I agree, but his argument is that in general doing a burn-in is still not going to be a substitute for good starting values, and if anything it's even easier to get a bad starting value using burn-in on a difficult problem.
If you have some nice idea of how to find a good starting value, then you should certainly use it, not just rely on burn-in.
But having used your good starting value, you should still discard some burn-in iterations. This is certainly true if you're running more than one chain, since including them all with this same starting value will bias the results (in a real, not just theoretical sense, though the magnitude of the bias will of course vary with your problem). Even if you're running just one chain, you should discard at least some burn-in (say 5%) even if you have no evidence that it is necessary, because you really don't know that your supposed good starting point is actually representative. (That is, you don't know this a difficult problems, which are the ones I'm discussing.)

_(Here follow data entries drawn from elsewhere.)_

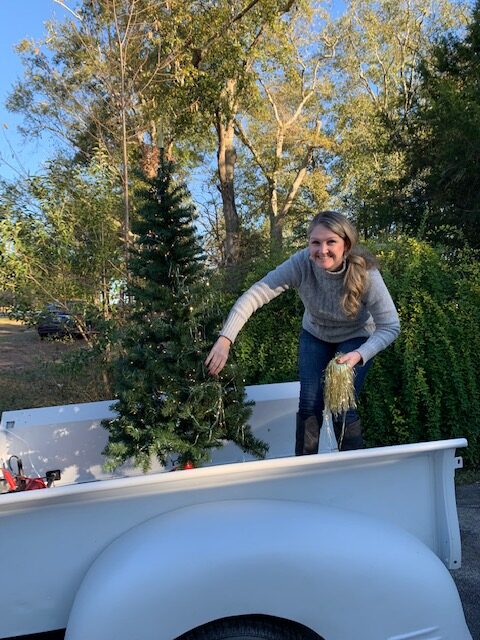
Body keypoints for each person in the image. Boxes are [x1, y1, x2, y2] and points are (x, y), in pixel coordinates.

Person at [205, 211, 400, 454]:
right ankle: (304, 469)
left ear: (346, 244)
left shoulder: (366, 273)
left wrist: (361, 354)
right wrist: (226, 338)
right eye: (315, 242)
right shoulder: (301, 264)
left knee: (341, 405)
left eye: (331, 242)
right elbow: (256, 294)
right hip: (315, 335)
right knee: (309, 403)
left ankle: (352, 470)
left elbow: (390, 325)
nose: (322, 250)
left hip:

This can happen easily in Bayesian hierarchical models, where there is a hyperparameter that controls the variance of many lower-level parameters. When the variance is small, the probability density for these parameters is high (their distribution is sharply peaked), when the variance is large, the density is smaller (maybe many, many orders of magnitude smaller). So the mode will be where the variance is small, even if the data make this a much less probable region of the parameter space. (Note: the probability of a region is the product of its volume and its probability density - the total probability can be low even if the density is extremely high.)
You'll also typically get an unrepresentative mode for a neural network or other ML-type model, since the mode will be a highly-overfitted point.